EXERCISE OBJECTIVE - Pick out every line of the records that contains the word "right" and copy each one in full. Match the word's case exactly.

RECORD EXTRACTS -
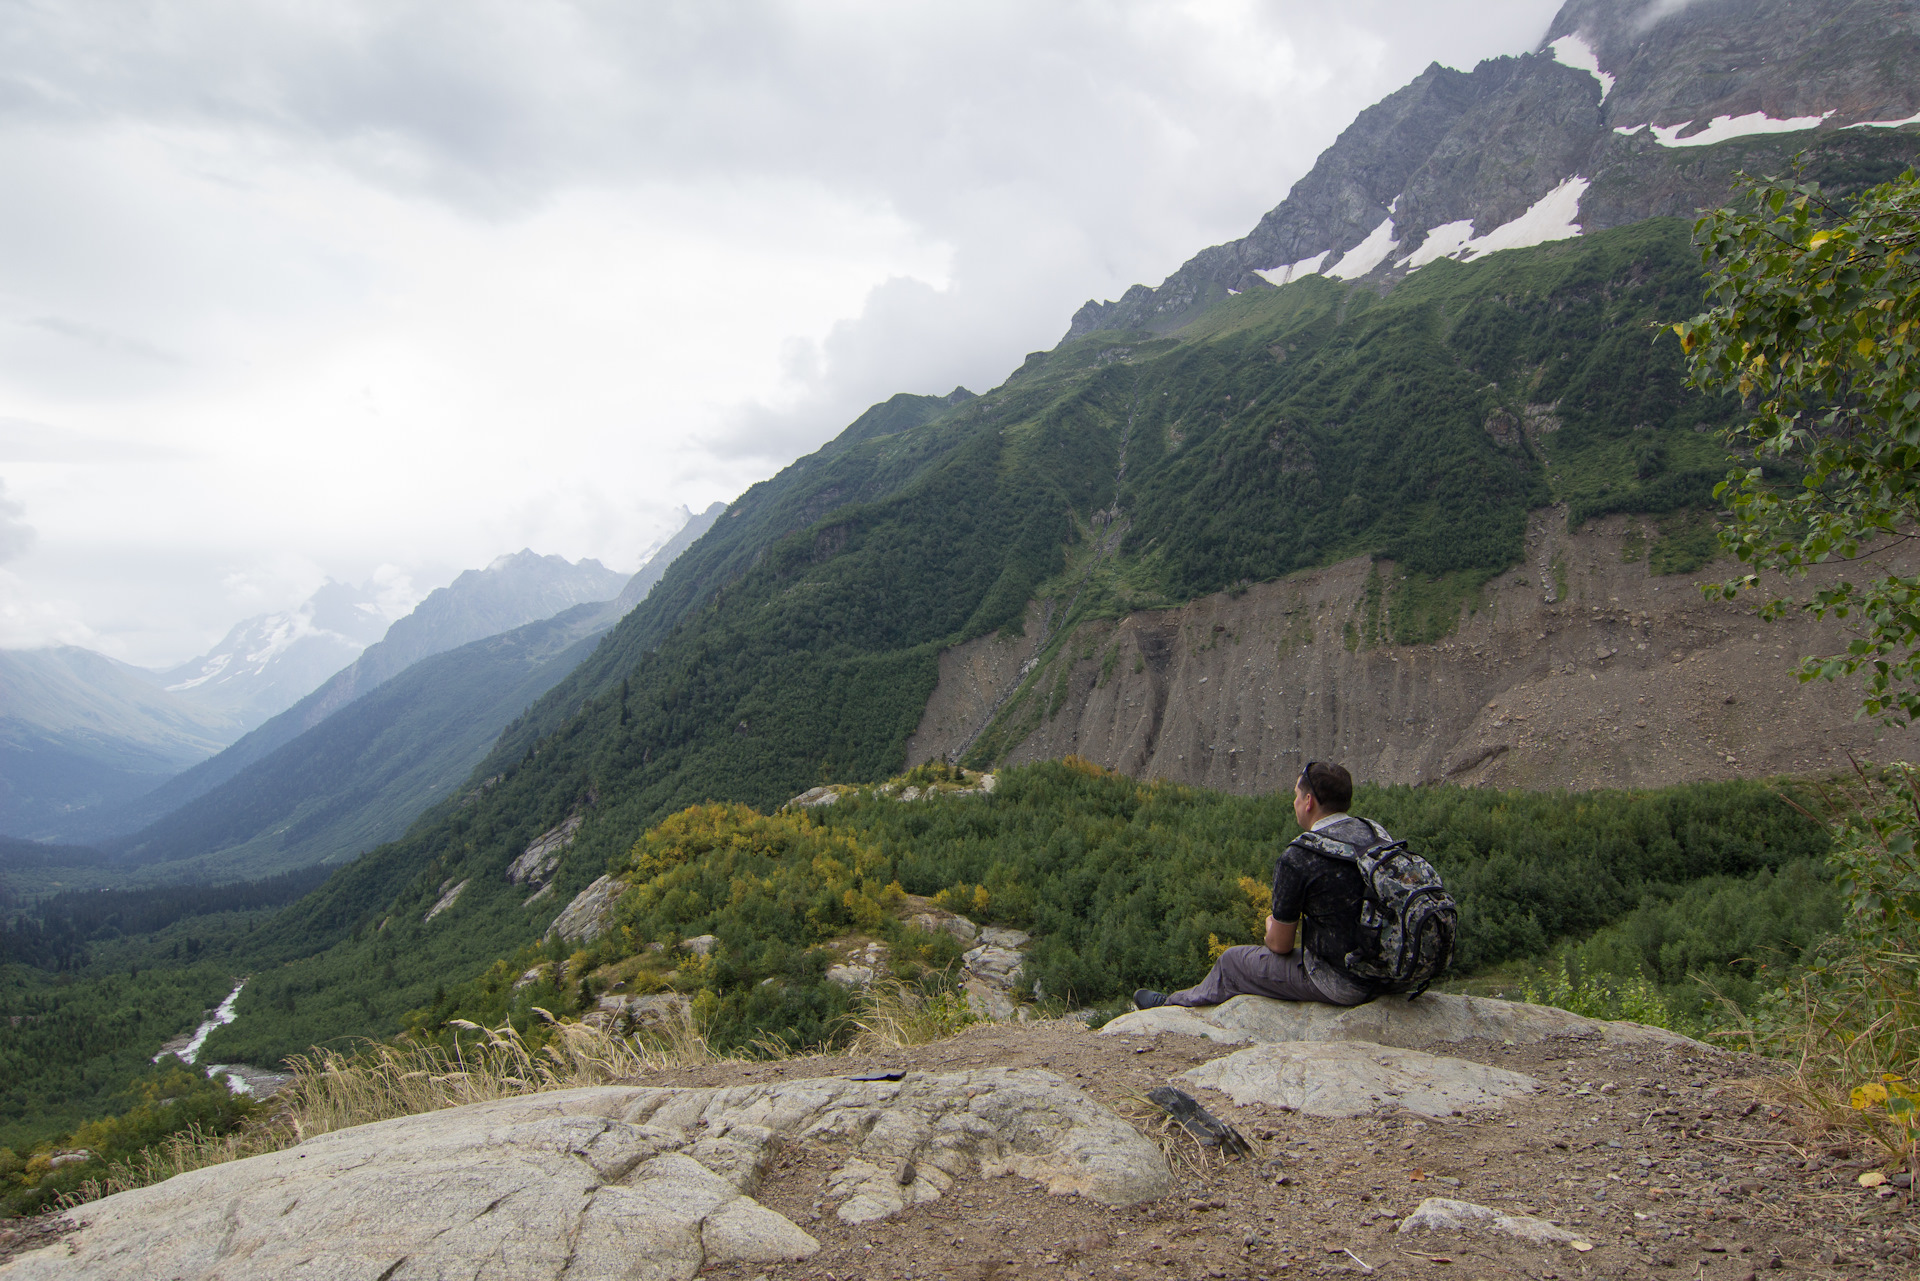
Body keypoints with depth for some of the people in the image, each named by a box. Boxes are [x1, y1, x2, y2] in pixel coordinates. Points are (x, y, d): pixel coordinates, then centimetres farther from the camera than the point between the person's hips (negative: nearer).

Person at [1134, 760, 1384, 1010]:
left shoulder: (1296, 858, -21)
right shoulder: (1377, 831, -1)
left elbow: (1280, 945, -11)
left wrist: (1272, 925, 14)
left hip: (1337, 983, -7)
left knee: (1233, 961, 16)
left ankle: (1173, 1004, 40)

* * *

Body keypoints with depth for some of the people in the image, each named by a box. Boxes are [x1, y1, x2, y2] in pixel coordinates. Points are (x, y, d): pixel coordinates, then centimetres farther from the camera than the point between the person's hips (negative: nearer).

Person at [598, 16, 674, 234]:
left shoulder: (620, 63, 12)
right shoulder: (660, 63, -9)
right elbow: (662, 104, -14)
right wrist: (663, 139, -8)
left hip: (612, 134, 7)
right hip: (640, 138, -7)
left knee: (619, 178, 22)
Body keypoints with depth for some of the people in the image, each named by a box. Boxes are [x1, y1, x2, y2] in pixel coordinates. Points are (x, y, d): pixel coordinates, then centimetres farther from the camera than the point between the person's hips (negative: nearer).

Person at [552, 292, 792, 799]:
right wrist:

COMPLETED EXERCISE -
right shoulder: (1377, 831, -1)
right shoulder: (660, 63, -9)
right elbow: (662, 104, -14)
right wrist: (663, 139, -8)
right hip: (640, 138, -7)
right wrist:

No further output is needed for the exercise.